## What to work on
Scan the records for lines with the string "border". Say how many there are, and add nothing.

## Available data
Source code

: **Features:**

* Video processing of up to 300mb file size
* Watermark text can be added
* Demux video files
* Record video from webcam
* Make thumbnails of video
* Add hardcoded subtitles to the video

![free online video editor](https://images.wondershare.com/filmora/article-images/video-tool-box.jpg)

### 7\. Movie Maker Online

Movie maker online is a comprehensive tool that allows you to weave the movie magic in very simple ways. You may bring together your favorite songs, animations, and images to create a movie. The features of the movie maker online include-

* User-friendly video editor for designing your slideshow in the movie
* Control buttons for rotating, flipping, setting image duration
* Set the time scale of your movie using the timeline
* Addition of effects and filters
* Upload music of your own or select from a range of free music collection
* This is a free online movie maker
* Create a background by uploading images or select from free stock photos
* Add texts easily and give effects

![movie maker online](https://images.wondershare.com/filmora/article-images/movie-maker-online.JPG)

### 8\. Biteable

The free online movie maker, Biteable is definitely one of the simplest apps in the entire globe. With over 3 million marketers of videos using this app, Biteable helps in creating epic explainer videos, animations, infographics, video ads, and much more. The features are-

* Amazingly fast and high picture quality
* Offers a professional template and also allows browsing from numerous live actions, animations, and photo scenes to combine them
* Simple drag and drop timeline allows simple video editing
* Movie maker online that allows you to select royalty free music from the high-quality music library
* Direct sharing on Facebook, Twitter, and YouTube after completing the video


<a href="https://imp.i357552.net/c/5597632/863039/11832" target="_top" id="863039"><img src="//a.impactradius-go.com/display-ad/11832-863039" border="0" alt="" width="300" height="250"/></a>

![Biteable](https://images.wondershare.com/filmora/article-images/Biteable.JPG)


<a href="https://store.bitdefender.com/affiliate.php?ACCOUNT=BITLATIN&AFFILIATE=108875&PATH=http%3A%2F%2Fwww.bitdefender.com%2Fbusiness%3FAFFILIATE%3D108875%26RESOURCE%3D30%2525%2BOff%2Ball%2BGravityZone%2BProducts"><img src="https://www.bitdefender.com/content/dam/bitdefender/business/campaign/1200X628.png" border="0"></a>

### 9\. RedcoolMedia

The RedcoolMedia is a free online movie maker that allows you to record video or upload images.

## Exercise answer
2